U.S. employers likely hired at a stronger rate in September after a disappointing August, with more individuals returning to the workforce as new coronavirus infections slowed and other pressures on the labor market at least temporarily abated.
The Labor Department is set to release its September jobs report Friday morning. Here are the main metrics expected from the report, compared to consensus estimates compiled by Bloomberg:
- Change in non-farm payrolls, September: +500,000 expected, +235,000 in August
- Unemployment rate: 5.1% expected, 5.2% in August
- Average hourly earnings, month-over-month: 0.4% expected, 0.6% in August
- Average hourly earnings, year-over-year: 4.6% expected, 4.3% in August
Non-farm payrolls are expected to pick up from August’s much weaker-than-expected print, when renewed fears over the coronavirus deterred more workers from reentering the labor market.
The September report is also expected to show a ninth consecutive month of net payroll gains in the U.S. economy. But even after months of growth, total employment has yet to return to pre-pandemic levels. The civilian labor force is still down by 2.9 million individuals, compared to February 2020.
“I think we’re going to see another solid report,” ADP Chief Economist Nela Richardson told Yahoo Finance Live. “The main driver, really the hero of the jobs recovery, is going to be the one sector that was the hardest hit. That’s leisure and hospitality.”
Leisure and hospitality employers had added a net zero jobs in August after adding around 400,000 in each of June and July, as the resurgence of the Delta variant weighed on high-contact industries. But the August report was expected to have reflected an only temporary moment of hiring weakness in the service sector, given that coronavirus cases moderated in recent weeks.
In addition to falling new infection rates, a number of other factors may have helped boost hiring in September. Federal enhanced unemployment benefits expired nationally on Sept. 6, or just before the Labor Department’s jobs report survey period during the week of Sept. 12. And many schools and daycares resumed in-person operations, helping alleviate some of the child care burdens that had kept others out of the workforce over the course of the pandemic.
While the early impacts of these developments may show up in September, further improvements are even more likely in the coming months, some economists noted.

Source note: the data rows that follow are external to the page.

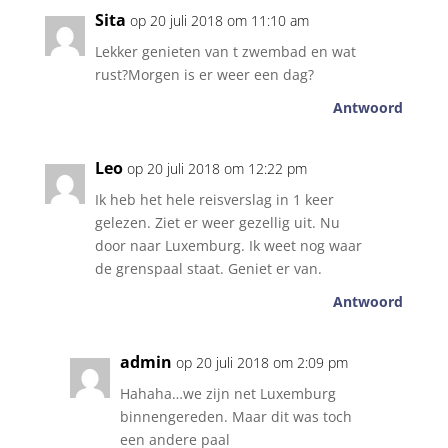
Sita
op 20 juli 2018 om 11:10 am
Lekker genieten van t zwembad en wat
rust?Morgen is er weer een dag?
Antwoord
Leo
op 20 juli 2018 om 12:22 pm
Ik heb het hele reisverslag in 1 keer
gelezen. Ziet er weer gezellig uit. Nu
door naar Luxemburg. Ik weet nog waar
de grenspaal staat. Geniet er van.
Antwoord
admin
op 20 juli 2018 om 2:09 pm
Hahaha…we zijn net Luxemburg
binnengereden. Maar dit was toch
een andere paal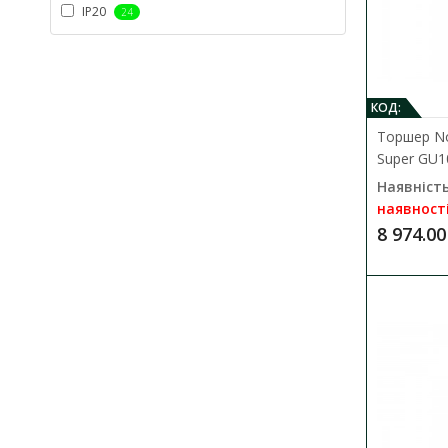
IP20
24
КОД:
Торшер No
Super GU1
Наявність
наявност
8 974.00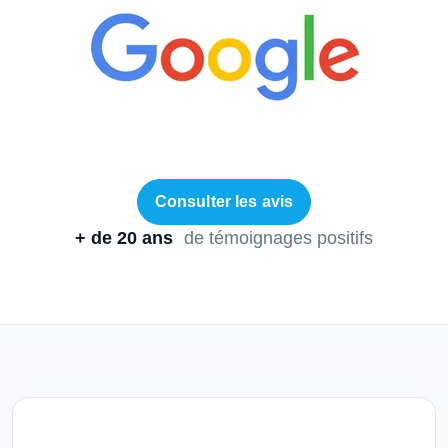
Consulter les avis
+ de 20 ans
de témoignages positifs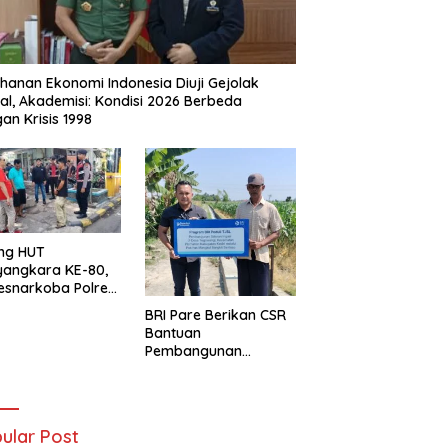
hanan Ekonomi Indonesia Diuji Gejolak
al, Akademisi: Kondisi 2026 Berbeda
an Krisis 1998
ng HUT
yangkara KE-80,
esnarkoba Polres
ung Perak Gelar
BRI Pare Berikan CSR
Urine Sopir Truck
Bantuan
sipasi Narkoba
Pembangunan
Saluran Irigasi di Desa
Tegowangi Kediri
ular Post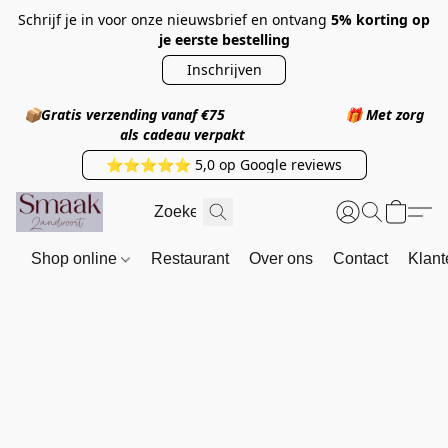
Schrijf je in voor onze nieuwsbrief en ontvang
5% korting op
je eerste bestelling
Inschrijven
📦
Gratis verzending vanaf €75
🎁
Met zorg
als cadeau verpakt
⭐⭐⭐⭐⭐ 5,0 op Google reviews
Shop online
Restaurant
Over ons
Contact
Klant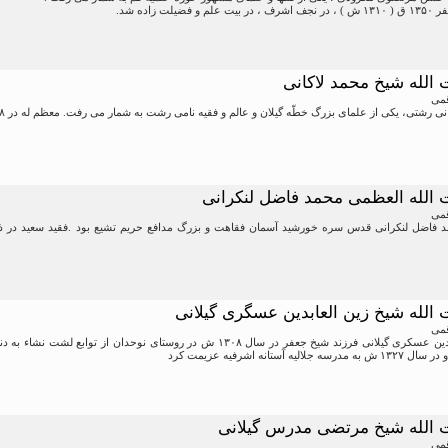
ت الله شیخ محمد لاکانی
قمی
، یکی از علمای بزرگ خطّه گیلان و عالم و فقیه نامی رشت به شمار می رفت. معظم له در ۲۸ صفرالخیر ۱۳۳۱ ق در نجف اشرف به دنیا آمد.
ت الله العظمی محمد فاضل لنکرانی
قمی
ت الله شیخ زین العابدین عسگری گیلانی
قمی
آقای شیخ زین العابدین عسکری گیلانی فرزند شیخ جعفر در سال ۱۳۰۸ ش در روست
آستانه اشرفیه عزیمت کرد
یت الله شیخ مرتضى مدرس گیلانى
قمی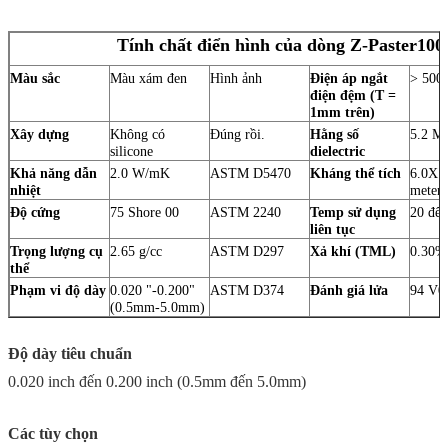
Tính chất điển hình của dòng Z-Paster100
Màu sắc
Màu xám đen
Hình ảnh
Điện áp ngắt
> 500
điện đệm (T =
1mm trên)
Xây dựng
Không có
Đúng rồi.
Hằng số
5.2 M
silicone
dielectric
Khả năng dẫn
2.0 W/mK
ASTM D5470
Kháng thể tích
6.0X1
nhiệt
meter
Độ cứng
75 Shore 00
ASTM 2240
Temp sử dụng
20 đến
liên tục
Trọng lượng cụ
2.65 g/cc
ASTM D297
Xả khí (TML)
0.30%
thể
Phạm vi độ dày
0.020 "-0.200"
ASTM D374
Đánh giá lửa
94 V0
(0.5mm-5.0mm)
Độ dày tiêu chuẩn
0.020 inch đến 0.200 inch (0.5mm đến 5.0mm)
Các tùy chọn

“Whatever happened in September, we expect much bigger increases in payrolls over the next few months as Delta fades away, and as labor supply rebounds after the ending of enhanced benefits and the reopening of schools and child care facilities,” Ian Shepherdson, chief economist for Pantheon Macroeconomics, wrote in a note on Thursday.

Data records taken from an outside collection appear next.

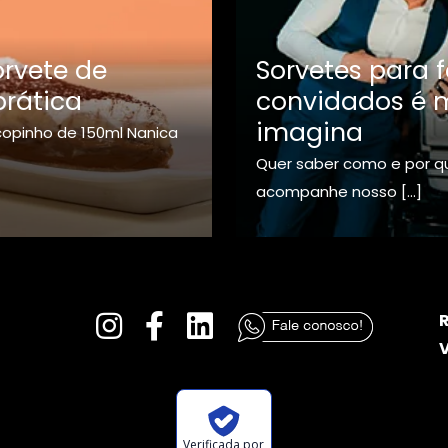
orvete de
Sorvetes para f
rática
convidados é m
imagina
opinho de 150ml Nanica
Quer saber como e por qu
acompanhe nosso
[…]
V
Verificada por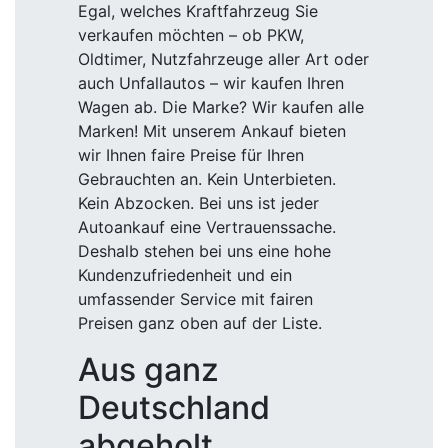
Egal, welches Kraftfahrzeug Sie
verkaufen möchten – ob PKW,
Oldtimer, Nutzfahrzeuge aller Art oder
auch Unfallautos – wir kaufen Ihren
Wagen ab. Die Marke? Wir kaufen alle
Marken! Mit unserem Ankauf bieten
wir Ihnen faire Preise für Ihren
Gebrauchten an. Kein Unterbieten.
Kein Abzocken. Bei uns ist jeder
Autoankauf eine Vertrauenssache.
Deshalb stehen bei uns eine hohe
Kundenzufriedenheit und ein
umfassender Service mit fairen
Preisen ganz oben auf der Liste.
Aus ganz
Deutschland
abgeholt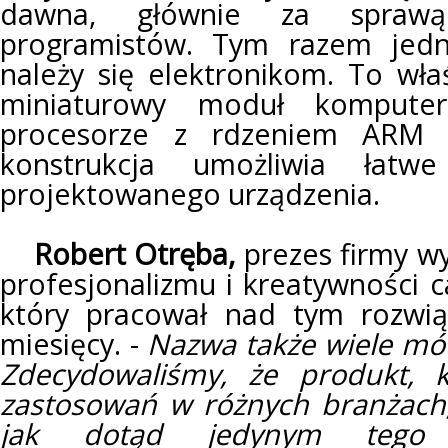
dawna, głównie za sprawą
programistów. Tym razem jedn
należy się elektronikom. To wła
miniaturowy moduł komputer
procesorze z rdzeniem ARM C
konstrukcja umożliwia łat
projektowanego urządzenia.
Robert Otręba,
prezes firmy wy
profesjonalizmu i kreatywności c
który pracował nad tym rozwią
miesięcy. -
Nazwa także wiele mów
Zdecydowaliśmy, że produkt, 
zastosowań w różnych branżach, 
jak dotąd jedynym tego 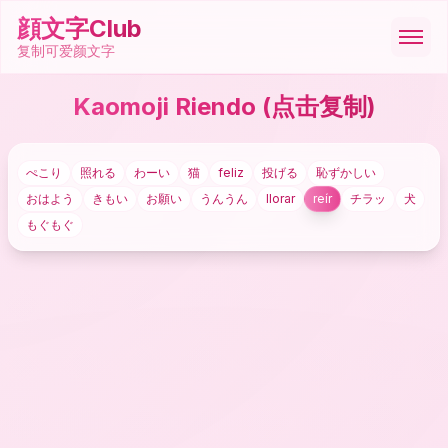
顔文字Club
复制可爱颜文字
Kaomoji Riendo
(点击复制)
顔文字
ぺこり
照れる
わーい
猫
feliz
投げる
恥ずかしい
絵文字
おはよう
きもい
お願い
うんうん
llorar
reír
チラッ
犬
もぐもぐ
ASCII
記号
ツール
🇪🇸
Español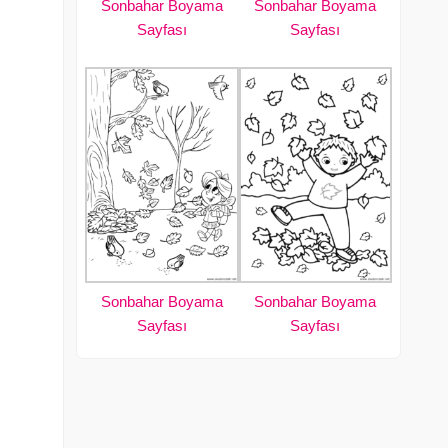
Sonbahar Boyama
Sonbahar Boyama
Sayfası
Sayfası
Sonbahar Boyama
Sonbahar Boyama
Sayfası
Sayfası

But even given an expected pick-up in hiring, September’s unemployment rate likely ticked down only modestly, or to 5.1% from 5.2% in August.

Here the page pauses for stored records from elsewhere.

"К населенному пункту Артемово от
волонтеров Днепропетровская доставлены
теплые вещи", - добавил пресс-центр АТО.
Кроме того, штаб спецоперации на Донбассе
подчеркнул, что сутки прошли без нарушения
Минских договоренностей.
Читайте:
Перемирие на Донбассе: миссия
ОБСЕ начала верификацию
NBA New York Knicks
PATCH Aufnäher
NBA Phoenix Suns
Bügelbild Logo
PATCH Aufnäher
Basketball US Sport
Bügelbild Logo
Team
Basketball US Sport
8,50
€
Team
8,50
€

“While we do expect a strong pace of hiring, we also anticipate a larger gain in the labor force than we have seen in recent months,” Sam Bullard, Wells Fargo senior economist, wrote in a note earlier this week. “Together, that should slow the descent of the unemployment rate in September following a 0.7-percentage point decline over the past two months.”
And in terms of average hourly earnings, economists are still looking to see a strong print on wage growth, especially on a year-over-year basis. This has come as employers hiked wages and incentives to compete for workers to fill widespread vacancies and meet elevated demand. Average hourly earnings are expected to accelerate on a year-over-year basis for a fifth consecutive month in September and reach their fastest rate since February.
However, September also likely saw more hiring among service-sector workers on the lower end of the wage scale. That’s expected to pull down average hourly earnings on a month-over-month basis, or to 0.4%, compared to 0.6% in August.
‘A reasonably good employment report’
For market participants, the September jobs report will serve as a key indicator for the timing of a monetary policy move by the Federal Reserve.
Fed officials have suggested the economy had already met the central bank’s goals for inflation, and that the only hurdle still left to clear was in the labor market. Last month, Fed Chair Jerome Powell suggested an at least decent September jobs report would be enough to suggest the economy had improved to the point of no longer needing the Fed’s extraordinary monetary policy support.
“It wouldn’t take a knockout, great, super strong employment report,” Federal Reserve Chair Jerome Powell said during his latest post-FOMC meeting press conference in September. “It would take a reasonably good employment report for me to feel like that test is met.”
The Fed has already signaled it expects to begin tapering its crisis-era asset purchase program by year-end, or slowing the pace of purchases of mortgage-backed securities and Treasuries from its current rate of $120 billion per month.
“Based on Chair Powell’s and other FOMC members’ comments at and following the September FOMC meeting, there appears to be a low bar for a tapering announcement in November,” Wells Fargo’s Bullard added. “We suspect the September employment report will clear that bar.”
Heading into Friday’s report, other employment-related indicators also pointed to a firming labor market. ADP’s private payrolls report on Wednesday showed a better-than-expected 568,000 jobs came back in the private sector last month. Both the Institute for Supply Management’s manufacturing and service sector employment indexes held in expansionary territory in September, and weekly unemployment claims dropped to a pandemic-era low at the start of the month.